Radio transmission is used widely in various applications. In some applications, a signal is transmitted from a source to a destination for communication in that direction only. One common example is broadcast radio and broadcast television. When broadcast transmission is employed, a broadcaster can transmit a signal continuously for reception without receiving a return signal.
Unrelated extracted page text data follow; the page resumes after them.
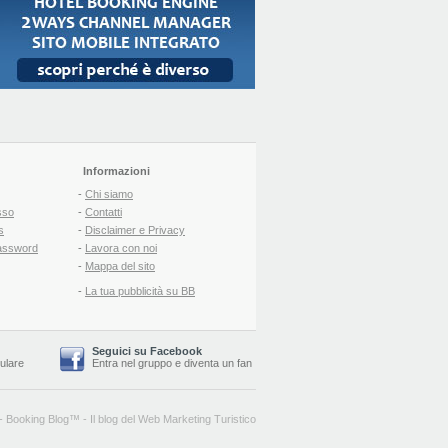
Informazioni
-
Chi siamo
sso
-
Contatti
s
-
Disclaimer e Privacy
assword
-
Lavora con noi
-
Mappa del sito
-
La tua pubblicità su BB
Seguici su Facebook
lulare
Entra nel gruppo
e
diventa un fan
-
Booking Blog
™ -
Il blog del Web Marketing Turistico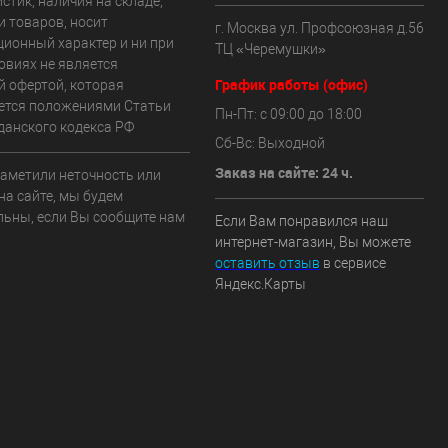
стик, наличия на складе,
и товаров, носит
г. Москва ул. Профсоюзная д.56
ионный характер и ни при
ТЦ «Черемушки»
овиях не является
График работы (офис)
й офертой, которая
ется положениями Статьи
Пн-Пт: с 09:00 до 18:00
данского кодекса РФ
Сб-Вс: Выходной
Заказ на сайте: 24 ч.
заметили неточность или
на сайте, мы будем
льны, если Вы сообщите нам
Если Вам понравился наш
интернет-магазин, Вы можете
оставить отзыв
в сервисе
Яндекс.Карты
For bi-directional communication, each end of a communication path transmits and receives signals. Two common approaches to supporting bi-directional communication include time-division duplexing (TDD) and frequency-division duplexing (FDD). When a radio operates in TDD mode, it transmits (Tx) and receives (Rx) signals on the same frequency at different times. This is accomplished, for example, when the transmitted and received signals are within known timeslots by using a simple switch to switch between Tx mode of operation and Rx mode of operation for the appropriate timeslots. Advantageously, switches are easily implemented with limited loss and limited overall effect on switched signals.
An FDD radio, in contrast, transmits and receives at the same time but on different frequencies. These frequencies are often quite closely spaced. For example, cellular radio duplex spacing is only 60 MHz for a nominal 1.9 GHz radio. To avoid having the transmitter interfere with the receiver, FDD systems employ very sharp filters, so that any transmit energy that falls in the receive band is attenuated such that it does not interfere with the intended reception. These duplex filters have loss even in the pass-band but are necessary parts of the FDD system. The impact of the losses in transmission is, effectively, wasted RF energy that otherwise would have been provided to the antenna. The impact of the loss is expressed as a reduction in system power efficiency and, in the context of battery operated devices, a reduction in the usage time between battery charging cycles. On the reception side, filter losses mean that less signal energy is available for processing by the receiver and as a consequence the range of operation of the device in respect of distance is more limited.
While a same power amplifier (PA) could be used for either a TDD or FDD system, implementing a single system supporting both FDD and TDD and using a same PA is problematic. The extra duplexer losses incurred in implementing an FDD system—losses from the sharp filter, for example—unduly penalize a TDD system. Conversely, the switch used to toggle between Tx and Rx modes in a TDD system does not allow for FDD operation, since it will not provide the necessary duplex filtering.
In U.S. Pat. No. 5,881,369 in the name of Dean and Park and in U.S. Pat. No. 7,376,093 in the name of Barabash and Morris, dual mode, FDD-TDD, transceivers are disclosed. In order to achieve this, a plurality of additional switches are inserted within the circuit to support either FDD or TDD operation. For example, as shown in U.S. Pat. No. 7,376,093, an antenna is coupled to a first receive filter and first transmit filter in parallel one to another. Each filter is coupled to a first switch for coupling same to a receive and transmit path respectively for supporting FDD operation. When the first switches are closed, the receive signal and transmit signal are directed according to a conventional FDD transceiver. When the first switches are not both closed, closing them in an alternating sequence allows for a TDD transceiver. Of course, providing an additional switch to couple the two receive paths to allow all the received energy to reach the receiver is also shown in Barabash and Morris.
Unfortunately, as noted above, each of these configurations suffers losses associated with the filters in the receive path and the transmit path. Though overall, the configurations function, they provide reduced power efficiency and, in this regard, are often not cost effective dual mode solutions because of the operational cost imposed—reduced battery life, increased battery cost, etc.
It would be advantageous to overcome these and other limitations of the prior art.